### Work instruction
Output the lines in the records exactly as they stand, from the line containing "- 00 - Presentación" through the line containing "- 09 - Asignación", both included, and nothing else.

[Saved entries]
# # # # #

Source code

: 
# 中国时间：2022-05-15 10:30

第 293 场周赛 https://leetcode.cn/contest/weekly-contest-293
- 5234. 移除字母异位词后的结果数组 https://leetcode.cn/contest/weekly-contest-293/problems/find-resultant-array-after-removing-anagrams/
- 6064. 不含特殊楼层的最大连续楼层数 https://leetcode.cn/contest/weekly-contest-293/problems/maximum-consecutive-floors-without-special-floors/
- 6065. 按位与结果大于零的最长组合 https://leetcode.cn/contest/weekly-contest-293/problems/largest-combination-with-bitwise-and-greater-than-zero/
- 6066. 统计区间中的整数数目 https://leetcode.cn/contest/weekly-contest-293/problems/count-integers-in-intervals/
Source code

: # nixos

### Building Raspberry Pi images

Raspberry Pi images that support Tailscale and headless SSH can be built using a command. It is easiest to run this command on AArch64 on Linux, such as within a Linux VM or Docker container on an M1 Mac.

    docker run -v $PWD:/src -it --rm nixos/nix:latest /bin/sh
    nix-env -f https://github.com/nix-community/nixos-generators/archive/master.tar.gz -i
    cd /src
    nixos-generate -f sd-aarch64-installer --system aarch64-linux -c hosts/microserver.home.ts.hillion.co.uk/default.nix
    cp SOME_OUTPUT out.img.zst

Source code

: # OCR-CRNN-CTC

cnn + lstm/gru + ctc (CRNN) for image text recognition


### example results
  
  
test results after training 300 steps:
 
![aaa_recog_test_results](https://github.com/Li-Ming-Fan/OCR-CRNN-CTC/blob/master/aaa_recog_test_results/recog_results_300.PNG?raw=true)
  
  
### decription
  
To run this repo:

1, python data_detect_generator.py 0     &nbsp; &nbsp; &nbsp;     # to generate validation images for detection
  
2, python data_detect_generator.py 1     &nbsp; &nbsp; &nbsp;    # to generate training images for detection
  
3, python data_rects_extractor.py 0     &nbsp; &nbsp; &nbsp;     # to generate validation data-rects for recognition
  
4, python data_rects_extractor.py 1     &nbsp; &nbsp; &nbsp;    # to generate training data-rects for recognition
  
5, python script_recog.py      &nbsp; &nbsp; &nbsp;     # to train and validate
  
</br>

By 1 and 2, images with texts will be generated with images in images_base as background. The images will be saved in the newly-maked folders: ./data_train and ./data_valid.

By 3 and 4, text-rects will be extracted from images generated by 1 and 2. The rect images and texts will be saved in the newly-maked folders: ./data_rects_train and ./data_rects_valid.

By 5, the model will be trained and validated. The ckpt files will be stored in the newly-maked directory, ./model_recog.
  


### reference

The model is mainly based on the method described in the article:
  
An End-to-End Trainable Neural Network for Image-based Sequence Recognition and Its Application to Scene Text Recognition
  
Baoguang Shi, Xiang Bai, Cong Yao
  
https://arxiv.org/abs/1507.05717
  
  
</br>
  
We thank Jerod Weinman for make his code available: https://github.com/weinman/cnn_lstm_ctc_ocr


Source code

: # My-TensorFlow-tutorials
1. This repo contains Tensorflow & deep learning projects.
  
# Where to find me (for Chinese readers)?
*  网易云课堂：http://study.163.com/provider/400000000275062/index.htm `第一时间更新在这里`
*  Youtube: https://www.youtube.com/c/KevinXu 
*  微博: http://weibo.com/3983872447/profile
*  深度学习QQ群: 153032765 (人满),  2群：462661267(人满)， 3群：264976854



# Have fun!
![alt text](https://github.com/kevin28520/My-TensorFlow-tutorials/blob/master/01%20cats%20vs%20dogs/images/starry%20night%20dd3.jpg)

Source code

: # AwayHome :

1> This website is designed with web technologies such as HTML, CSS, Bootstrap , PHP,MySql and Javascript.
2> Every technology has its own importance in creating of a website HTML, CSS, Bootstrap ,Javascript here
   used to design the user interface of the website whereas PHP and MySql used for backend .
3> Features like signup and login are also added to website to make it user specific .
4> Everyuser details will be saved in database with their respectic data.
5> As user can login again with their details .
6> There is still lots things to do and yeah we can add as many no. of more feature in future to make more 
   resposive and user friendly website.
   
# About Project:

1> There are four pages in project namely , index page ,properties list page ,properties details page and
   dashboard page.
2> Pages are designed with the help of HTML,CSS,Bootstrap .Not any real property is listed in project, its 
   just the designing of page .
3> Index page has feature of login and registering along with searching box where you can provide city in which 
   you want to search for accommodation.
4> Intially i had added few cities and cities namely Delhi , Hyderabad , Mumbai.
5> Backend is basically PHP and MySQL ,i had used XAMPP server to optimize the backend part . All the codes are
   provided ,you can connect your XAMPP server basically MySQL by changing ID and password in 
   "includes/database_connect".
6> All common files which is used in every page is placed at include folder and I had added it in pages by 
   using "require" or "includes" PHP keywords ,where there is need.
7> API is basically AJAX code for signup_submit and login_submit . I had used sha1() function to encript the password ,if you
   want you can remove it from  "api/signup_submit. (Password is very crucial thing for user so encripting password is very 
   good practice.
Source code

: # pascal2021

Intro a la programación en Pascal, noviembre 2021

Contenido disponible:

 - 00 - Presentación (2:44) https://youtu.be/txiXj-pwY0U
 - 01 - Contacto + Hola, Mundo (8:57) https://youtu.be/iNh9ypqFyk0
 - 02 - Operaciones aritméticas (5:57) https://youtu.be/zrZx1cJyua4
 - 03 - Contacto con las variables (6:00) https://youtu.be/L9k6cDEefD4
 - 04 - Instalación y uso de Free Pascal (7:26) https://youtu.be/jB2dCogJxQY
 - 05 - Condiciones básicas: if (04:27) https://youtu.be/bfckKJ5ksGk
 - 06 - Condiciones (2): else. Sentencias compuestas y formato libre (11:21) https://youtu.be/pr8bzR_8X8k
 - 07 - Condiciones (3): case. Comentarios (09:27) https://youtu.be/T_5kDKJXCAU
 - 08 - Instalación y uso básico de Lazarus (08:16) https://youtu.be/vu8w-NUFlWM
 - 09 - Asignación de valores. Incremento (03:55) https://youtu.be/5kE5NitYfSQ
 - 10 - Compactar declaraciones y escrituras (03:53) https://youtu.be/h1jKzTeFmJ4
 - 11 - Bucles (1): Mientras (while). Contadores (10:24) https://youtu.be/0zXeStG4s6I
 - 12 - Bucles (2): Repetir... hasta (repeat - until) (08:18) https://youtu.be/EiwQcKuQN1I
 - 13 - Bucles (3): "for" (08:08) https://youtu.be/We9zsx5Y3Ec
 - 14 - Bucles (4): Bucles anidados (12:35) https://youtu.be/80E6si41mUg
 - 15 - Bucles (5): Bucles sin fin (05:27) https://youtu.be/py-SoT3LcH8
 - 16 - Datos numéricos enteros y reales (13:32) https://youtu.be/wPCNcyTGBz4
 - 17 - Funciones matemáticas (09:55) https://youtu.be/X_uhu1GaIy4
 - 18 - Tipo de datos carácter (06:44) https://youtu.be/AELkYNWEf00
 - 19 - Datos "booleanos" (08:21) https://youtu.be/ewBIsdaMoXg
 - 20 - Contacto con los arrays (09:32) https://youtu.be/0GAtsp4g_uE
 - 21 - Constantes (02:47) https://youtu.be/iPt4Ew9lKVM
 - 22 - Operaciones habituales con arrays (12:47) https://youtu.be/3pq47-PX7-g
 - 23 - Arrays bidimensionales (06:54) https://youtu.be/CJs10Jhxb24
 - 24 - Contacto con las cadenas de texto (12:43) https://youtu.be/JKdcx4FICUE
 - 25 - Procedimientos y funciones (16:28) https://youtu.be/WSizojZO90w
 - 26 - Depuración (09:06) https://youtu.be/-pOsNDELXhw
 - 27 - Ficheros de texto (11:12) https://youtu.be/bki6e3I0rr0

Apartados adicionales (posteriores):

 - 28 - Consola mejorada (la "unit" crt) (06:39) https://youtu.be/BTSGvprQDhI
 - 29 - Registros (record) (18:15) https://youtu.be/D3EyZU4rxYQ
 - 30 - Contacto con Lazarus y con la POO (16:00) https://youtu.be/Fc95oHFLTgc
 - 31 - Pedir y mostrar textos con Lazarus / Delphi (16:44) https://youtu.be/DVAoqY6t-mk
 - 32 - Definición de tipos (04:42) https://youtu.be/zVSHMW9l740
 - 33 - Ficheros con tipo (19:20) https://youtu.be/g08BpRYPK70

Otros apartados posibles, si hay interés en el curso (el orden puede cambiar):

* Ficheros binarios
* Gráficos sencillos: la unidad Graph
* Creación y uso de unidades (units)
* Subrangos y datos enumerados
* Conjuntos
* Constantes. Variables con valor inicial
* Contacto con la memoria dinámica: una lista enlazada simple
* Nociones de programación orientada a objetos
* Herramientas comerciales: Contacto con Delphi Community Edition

# # # # #

### Written answer
 - 00 - Presentación (2:44) https://youtu.be/txiXj-pwY0U
 - 01 - Contacto + Hola, Mundo (8:57) https://youtu.be/iNh9ypqFyk0
 - 02 - Operaciones aritméticas (5:57) https://youtu.be/zrZx1cJyua4
 - 03 - Contacto con las variables (6:00) https://youtu.be/L9k6cDEefD4
 - 04 - Instalación y uso de Free Pascal (7:26) https://youtu.be/jB2dCogJxQY
 - 05 - Condiciones básicas: if (04:27) https://youtu.be/bfckKJ5ksGk
 - 06 - Condiciones (2): else. Sentencias compuestas y formato libre (11:21) https://youtu.be/pr8bzR_8X8k
 - 07 - Condiciones (3): case. Comentarios (09:27) https://youtu.be/T_5kDKJXCAU
 - 08 - Instalación y uso básico de Lazarus (08:16) https://youtu.be/vu8w-NUFlWM
 - 09 - Asignación de valores. Incremento (03:55) https://youtu.be/5kE5NitYfSQ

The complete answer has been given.